Ce sens quasiment maladif de la perfection s’accompagne d’une extrême discrétion de la part de Stanley Kubrick. Le cinéaste a refusé la majeure partie des interviews, choisissant quelques journalistes ou critiques à qui il accordait des suggestions, plus que des réponses. L’exposition n’apporte pas beaucoup plus d’éléments, même si on peut observer l’arrière du décor, les dessins et maquettes de préparation pour les films, les moyens techniques novateurs mis en place pour tel ou tel film. De nombreux objets mythiques (la canne d’Orange mécanique, la hache de Shining, le casque de Full Metal Jacket) parsèment aussi l’exposition, ainsi que des documents originaux, tels que les scénarios annotés de la main de Kubrick. Le spectateur en quête de réponses n’en trouvera pas vraiment, si ce n’est des indices, des fragments d’idées ici ou là. Le film qui reçoit le plus d’éléments est sans surprise 2001, Odyssée de l’espace : on y trouvera les maquettes des vaisseaux, du studio tournant, mais aussi des explications sur l’utilisation des marques ou encore sur la méthode utilisée pour la période préhistorique. Aucune réponse, cela dit, sur le film lui-même, sur son sens, là n’est pas le propos de l’exposition. Attention toutefois, l’exposition n’est pas sans spoiler : si vous n’avez jamais vu les films de Kubrick, attendez-vous à découvrir sans le vouloir quelques fins (cela peut être assez gênant, par exemple pour The Shining).

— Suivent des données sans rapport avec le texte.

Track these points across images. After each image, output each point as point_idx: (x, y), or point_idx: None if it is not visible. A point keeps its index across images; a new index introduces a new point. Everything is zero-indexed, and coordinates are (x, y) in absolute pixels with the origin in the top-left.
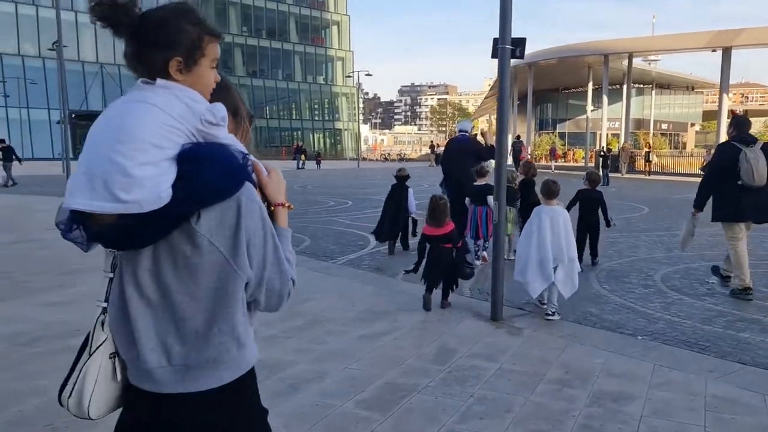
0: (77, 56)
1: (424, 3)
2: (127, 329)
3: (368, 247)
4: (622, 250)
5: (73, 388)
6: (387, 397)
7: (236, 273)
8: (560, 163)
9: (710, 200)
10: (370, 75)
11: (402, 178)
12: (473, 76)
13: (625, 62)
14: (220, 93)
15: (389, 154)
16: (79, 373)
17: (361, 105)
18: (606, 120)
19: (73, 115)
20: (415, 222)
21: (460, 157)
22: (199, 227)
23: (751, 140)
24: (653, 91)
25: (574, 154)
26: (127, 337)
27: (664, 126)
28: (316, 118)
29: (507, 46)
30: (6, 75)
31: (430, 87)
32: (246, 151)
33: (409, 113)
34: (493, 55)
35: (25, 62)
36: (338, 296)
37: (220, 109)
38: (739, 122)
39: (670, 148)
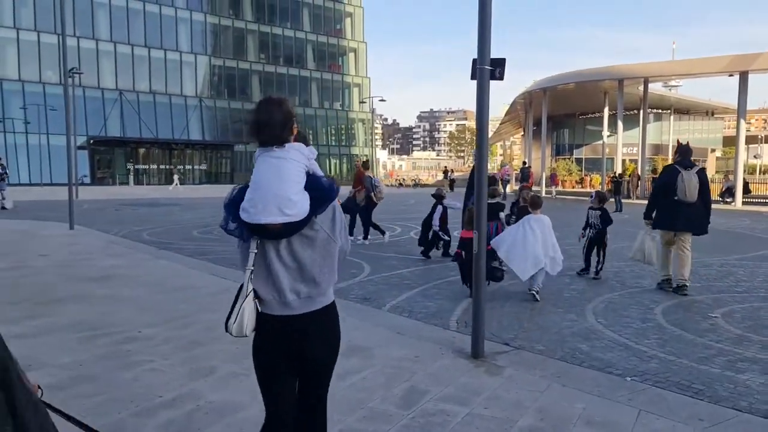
0: (97, 83)
1: (441, 28)
2: (271, 281)
3: (361, 275)
4: (625, 280)
5: (236, 319)
6: None
7: (335, 242)
8: (568, 189)
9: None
10: (384, 100)
11: (435, 197)
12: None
13: (641, 87)
14: (302, 138)
15: (404, 179)
16: (239, 309)
17: (378, 131)
18: (621, 145)
19: (92, 141)
20: (435, 234)
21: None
22: (317, 220)
23: (689, 165)
24: (671, 117)
25: (591, 180)
26: (273, 286)
27: None
28: (333, 143)
29: (486, 67)
30: (27, 102)
31: (448, 112)
32: (331, 178)
33: (427, 139)
34: (473, 77)
35: (46, 89)
36: None
37: (312, 150)
38: (683, 150)
39: None
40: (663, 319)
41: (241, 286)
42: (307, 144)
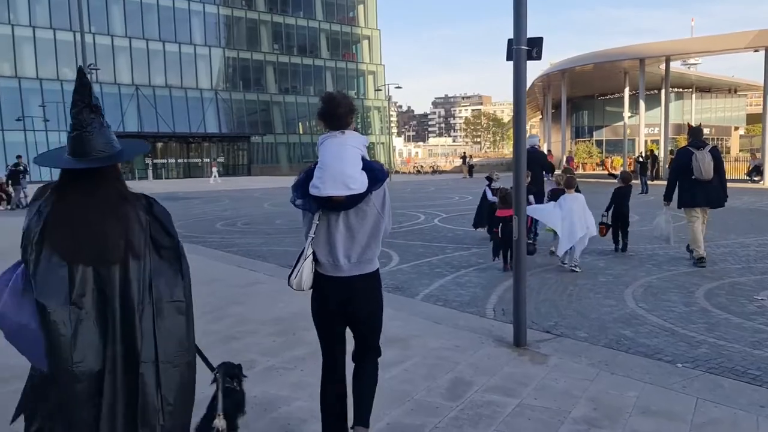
0: (113, 79)
1: (454, 14)
2: (329, 247)
3: (390, 264)
4: (661, 263)
5: (296, 276)
6: None
7: (383, 219)
8: (589, 171)
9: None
10: (400, 87)
11: (488, 179)
12: (508, 85)
13: (663, 66)
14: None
15: (422, 166)
16: (300, 268)
17: (394, 118)
18: (644, 126)
19: None
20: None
21: (532, 166)
22: (371, 197)
23: (702, 145)
24: (693, 95)
25: (612, 162)
26: (329, 251)
27: (707, 131)
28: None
29: (522, 47)
30: (46, 100)
31: (463, 98)
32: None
33: (443, 125)
34: (508, 57)
35: (63, 86)
36: None
37: (365, 139)
38: (694, 132)
39: None
40: (707, 303)
41: (302, 250)
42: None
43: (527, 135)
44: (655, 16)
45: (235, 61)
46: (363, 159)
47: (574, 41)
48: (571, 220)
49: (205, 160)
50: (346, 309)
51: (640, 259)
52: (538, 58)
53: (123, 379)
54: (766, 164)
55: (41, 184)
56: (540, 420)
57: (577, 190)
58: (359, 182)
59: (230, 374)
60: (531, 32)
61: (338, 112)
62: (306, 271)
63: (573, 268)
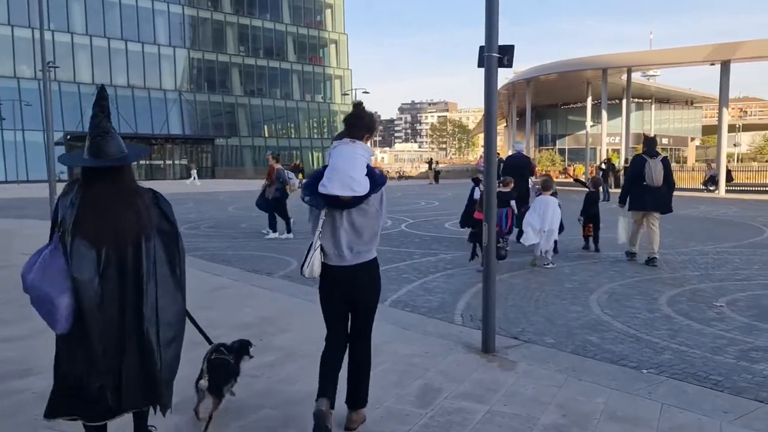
0: (73, 77)
1: (422, 21)
2: (335, 240)
3: None
4: (624, 270)
5: (309, 266)
6: None
7: (381, 216)
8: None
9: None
10: (367, 92)
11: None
12: (473, 92)
13: (624, 77)
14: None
15: (387, 171)
16: (311, 258)
17: None
18: (605, 135)
19: (69, 136)
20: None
21: (516, 170)
22: (371, 198)
23: (654, 154)
24: (653, 106)
25: (575, 170)
26: (335, 244)
27: (665, 140)
28: (315, 136)
29: (494, 54)
30: (2, 97)
31: (430, 104)
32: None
33: (409, 131)
34: (480, 64)
35: (20, 84)
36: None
37: (372, 151)
38: (648, 141)
39: (672, 163)
40: (669, 309)
41: (311, 243)
42: None
43: (513, 141)
44: (619, 29)
45: (200, 62)
46: (367, 166)
47: (537, 51)
48: (532, 217)
49: (168, 161)
50: (350, 294)
51: (604, 266)
52: (509, 65)
53: (134, 326)
54: (721, 175)
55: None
56: (510, 427)
57: (554, 195)
58: (363, 185)
59: (230, 349)
60: (505, 42)
61: (358, 124)
62: (316, 261)
63: (546, 265)
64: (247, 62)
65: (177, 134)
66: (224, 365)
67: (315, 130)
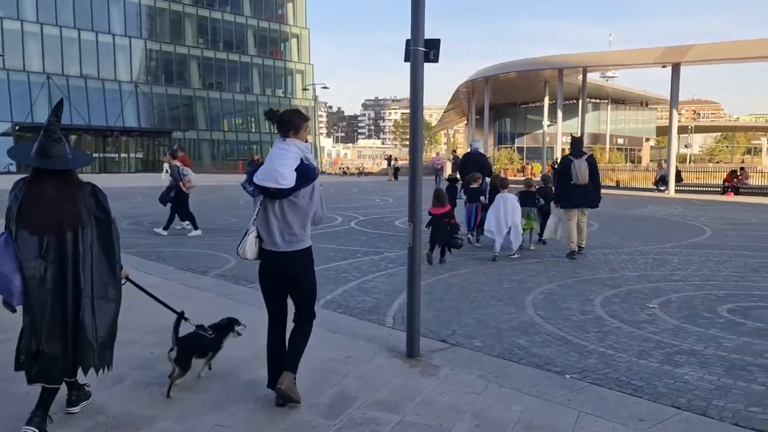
0: (22, 66)
1: (387, 17)
2: (268, 227)
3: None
4: (564, 270)
5: (242, 248)
6: None
7: (311, 208)
8: (511, 177)
9: None
10: (327, 88)
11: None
12: (437, 90)
13: (580, 77)
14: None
15: (348, 168)
16: (245, 241)
17: (324, 118)
18: (561, 134)
19: (18, 127)
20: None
21: (475, 166)
22: (300, 191)
23: (580, 154)
24: (609, 107)
25: (532, 168)
26: (268, 231)
27: (620, 141)
28: (275, 131)
29: (420, 48)
30: None
31: (393, 101)
32: (317, 166)
33: (372, 127)
34: (406, 59)
35: None
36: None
37: (308, 146)
38: (574, 142)
39: (626, 163)
40: (602, 311)
41: (248, 228)
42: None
43: (472, 139)
44: (580, 31)
45: (158, 54)
46: (303, 162)
47: (499, 51)
48: (498, 216)
49: (123, 155)
50: (283, 277)
51: (546, 265)
52: (435, 60)
53: (73, 299)
54: (671, 175)
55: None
56: None
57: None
58: (288, 179)
59: (214, 326)
60: (461, 40)
61: (279, 126)
62: (248, 244)
63: (513, 255)
64: (206, 55)
65: (132, 127)
66: (194, 339)
67: (275, 126)
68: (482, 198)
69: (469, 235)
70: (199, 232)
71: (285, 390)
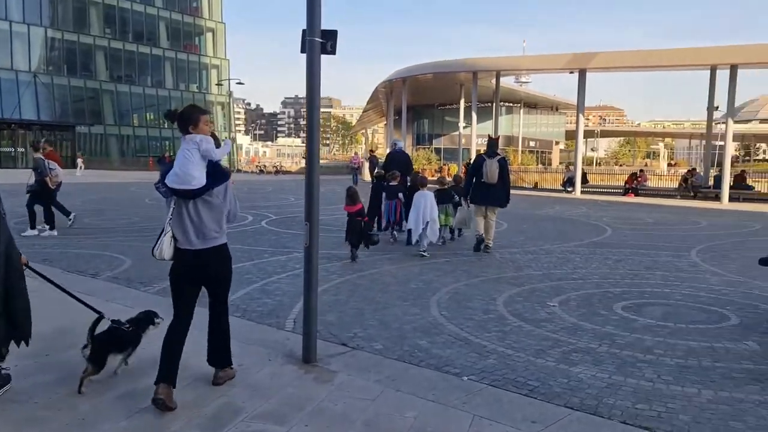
0: None
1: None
2: (183, 227)
3: None
4: (472, 269)
5: (158, 248)
6: None
7: (225, 206)
8: (428, 177)
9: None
10: (242, 83)
11: (378, 177)
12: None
13: (494, 80)
14: (215, 137)
15: (265, 166)
16: (161, 242)
17: (241, 115)
18: (476, 136)
19: None
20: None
21: (400, 164)
22: (214, 190)
23: (493, 154)
24: (521, 110)
25: (449, 169)
26: (183, 230)
27: (532, 143)
28: None
29: (316, 39)
30: None
31: None
32: (227, 165)
33: (292, 125)
34: (302, 50)
35: None
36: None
37: (210, 139)
38: (489, 143)
39: (537, 165)
40: (504, 310)
41: (163, 228)
42: (217, 142)
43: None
44: (495, 38)
45: (60, 43)
46: (213, 162)
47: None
48: (417, 212)
49: (20, 149)
50: (198, 274)
51: (455, 264)
52: (333, 52)
53: None
54: (578, 176)
55: None
56: None
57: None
58: (197, 181)
59: (132, 320)
60: (386, 43)
61: (179, 121)
62: (165, 245)
63: (422, 253)
64: (113, 45)
65: (31, 119)
66: (110, 335)
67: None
68: (400, 195)
69: (388, 231)
70: (54, 233)
71: (223, 379)
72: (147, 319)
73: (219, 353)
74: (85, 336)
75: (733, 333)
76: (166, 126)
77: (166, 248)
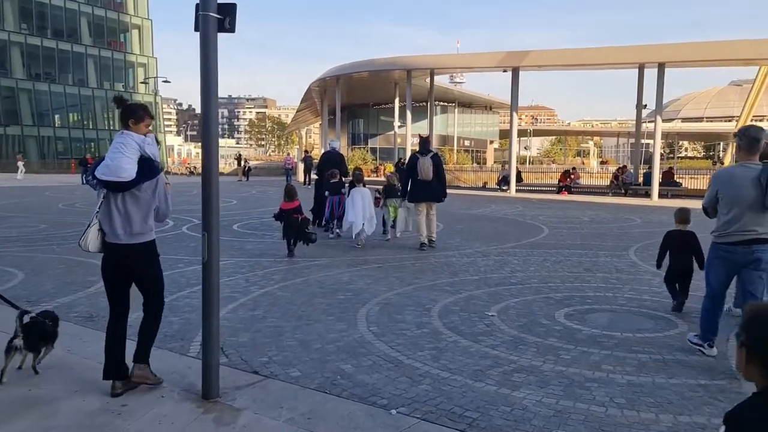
0: None
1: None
2: (110, 220)
3: (95, 286)
4: (405, 276)
5: (83, 239)
6: None
7: (154, 202)
8: (366, 177)
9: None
10: (168, 82)
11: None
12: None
13: (428, 79)
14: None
15: (195, 167)
16: (87, 233)
17: (173, 116)
18: (410, 135)
19: None
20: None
21: (333, 164)
22: (143, 185)
23: (426, 152)
24: (456, 110)
25: (385, 169)
26: (110, 224)
27: (467, 143)
28: (115, 128)
29: (212, 14)
30: None
31: (248, 100)
32: (159, 162)
33: (226, 126)
34: (196, 27)
35: None
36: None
37: (148, 138)
38: (422, 141)
39: (472, 164)
40: (440, 322)
41: (91, 219)
42: (157, 139)
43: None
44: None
45: None
46: (146, 158)
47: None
48: (356, 208)
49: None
50: (125, 270)
51: (387, 271)
52: (232, 29)
53: None
54: (512, 175)
55: None
56: None
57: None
58: (127, 174)
59: (47, 316)
60: (324, 43)
61: (124, 110)
62: (91, 236)
63: (356, 245)
64: (31, 42)
65: None
66: (39, 325)
67: (114, 121)
68: (343, 190)
69: (331, 226)
70: None
71: (137, 380)
72: (55, 318)
73: (138, 348)
74: (20, 324)
75: (683, 342)
76: (90, 127)
77: (91, 240)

Si vous aimez les films de Stanley Kubrick et que vous habitez à proximité de Paris, n’hésitez pas trop longtemps et ruez-vous à la Cinémathèque française. L’exposition connaît apparemment un franc succès, mais l’attente en vaut la peine. Même si ce n’est pas une obligation, les explications sur chaque film étant assez claires, il est préférable de connaître au moins une partie de la filmographie du cinéaste. L’intérêt pour les éléments présentés dans cette exposition dépend en partie de la connaissance du cinéma de Stanley Kubrick.